Let $X,Y$ be two topological spaces and $f$ an homeomorphism between $X$ and $Y$. Show that $X$ is $T_1$ iff $Y$ is $T_1$.
Let $(Y,\tau')$ be a $T_1$ space. So $Y\setminus y$ is an open set.
Since $f$ is an homeomorphism, $f^{-1}$ is a continuous function, then $f^{-1}(Y \setminus y)=X \setminus f^{-1}(y) \in \tau$, and since $f^{-1}(y)$ is a point, by the arbitrary of $y$ follows that $X$ is a $T_1$ space.
Let $(X,\tau)$ be $T_1$.
So $X \setminus x$ is open in $X$. Since $f$ is an homeomorphism, $f$ is an open map,so $f(X \setminus x)=Y \setminus f(x) \in \tau'$, and follows that $Y$ is $T_1$
You start your proof mentioning $y$, without saying what it is. You should have added “Let $y$ be an arbitrary point of $Y$.” or something similar.

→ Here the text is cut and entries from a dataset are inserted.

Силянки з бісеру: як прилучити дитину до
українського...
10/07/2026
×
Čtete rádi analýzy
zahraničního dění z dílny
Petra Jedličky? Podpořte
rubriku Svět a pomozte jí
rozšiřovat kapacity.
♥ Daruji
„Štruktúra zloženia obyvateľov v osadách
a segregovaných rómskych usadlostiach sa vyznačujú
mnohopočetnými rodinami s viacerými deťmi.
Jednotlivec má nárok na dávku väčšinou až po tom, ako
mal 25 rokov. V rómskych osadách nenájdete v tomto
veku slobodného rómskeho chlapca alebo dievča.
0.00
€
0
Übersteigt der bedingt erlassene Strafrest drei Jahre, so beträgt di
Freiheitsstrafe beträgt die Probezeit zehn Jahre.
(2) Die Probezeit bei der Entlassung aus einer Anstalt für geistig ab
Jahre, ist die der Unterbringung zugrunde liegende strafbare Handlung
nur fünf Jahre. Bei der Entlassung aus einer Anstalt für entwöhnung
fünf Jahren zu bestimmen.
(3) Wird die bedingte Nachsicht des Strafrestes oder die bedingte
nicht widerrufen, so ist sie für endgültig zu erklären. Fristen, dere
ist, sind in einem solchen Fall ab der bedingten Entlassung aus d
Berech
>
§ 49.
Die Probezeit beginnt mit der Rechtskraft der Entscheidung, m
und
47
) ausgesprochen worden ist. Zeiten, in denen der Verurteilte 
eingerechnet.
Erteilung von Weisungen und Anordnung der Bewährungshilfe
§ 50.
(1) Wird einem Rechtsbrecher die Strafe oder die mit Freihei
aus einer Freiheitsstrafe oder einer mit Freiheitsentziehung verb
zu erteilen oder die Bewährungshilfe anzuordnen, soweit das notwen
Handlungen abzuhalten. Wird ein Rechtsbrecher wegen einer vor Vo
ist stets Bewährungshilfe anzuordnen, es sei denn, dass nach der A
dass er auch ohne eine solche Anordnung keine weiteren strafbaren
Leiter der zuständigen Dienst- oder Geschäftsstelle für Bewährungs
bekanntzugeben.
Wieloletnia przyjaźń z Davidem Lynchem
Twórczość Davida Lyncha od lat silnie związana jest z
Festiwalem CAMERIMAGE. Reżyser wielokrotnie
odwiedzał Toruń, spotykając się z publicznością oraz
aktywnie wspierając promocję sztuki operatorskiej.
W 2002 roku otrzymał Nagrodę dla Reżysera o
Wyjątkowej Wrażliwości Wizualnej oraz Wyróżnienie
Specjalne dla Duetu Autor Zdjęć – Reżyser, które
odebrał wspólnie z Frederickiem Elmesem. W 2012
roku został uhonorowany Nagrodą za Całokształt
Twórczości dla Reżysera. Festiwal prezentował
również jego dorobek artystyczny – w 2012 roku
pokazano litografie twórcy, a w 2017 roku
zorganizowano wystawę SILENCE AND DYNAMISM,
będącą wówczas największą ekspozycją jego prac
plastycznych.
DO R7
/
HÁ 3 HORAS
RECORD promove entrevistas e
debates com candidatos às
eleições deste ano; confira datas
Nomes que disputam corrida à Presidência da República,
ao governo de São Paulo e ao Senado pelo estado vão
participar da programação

But it would be a better option to start with a point $x\in X$: since $Y$ is $T_1$, $Y\setminus\{f(x)\}$ is open and, since $X\setminus\{x\}=f^{-1}\bigl(Y\setminus\{f(x)\}\bigr)$, $X\setminus\{x\}$ is open.
For the proof in the opposite direction, you could have just said that the same argument applies with the roles of $X$ and $Y$ reversed, since $f^{-1}$ is a homeomorphism too.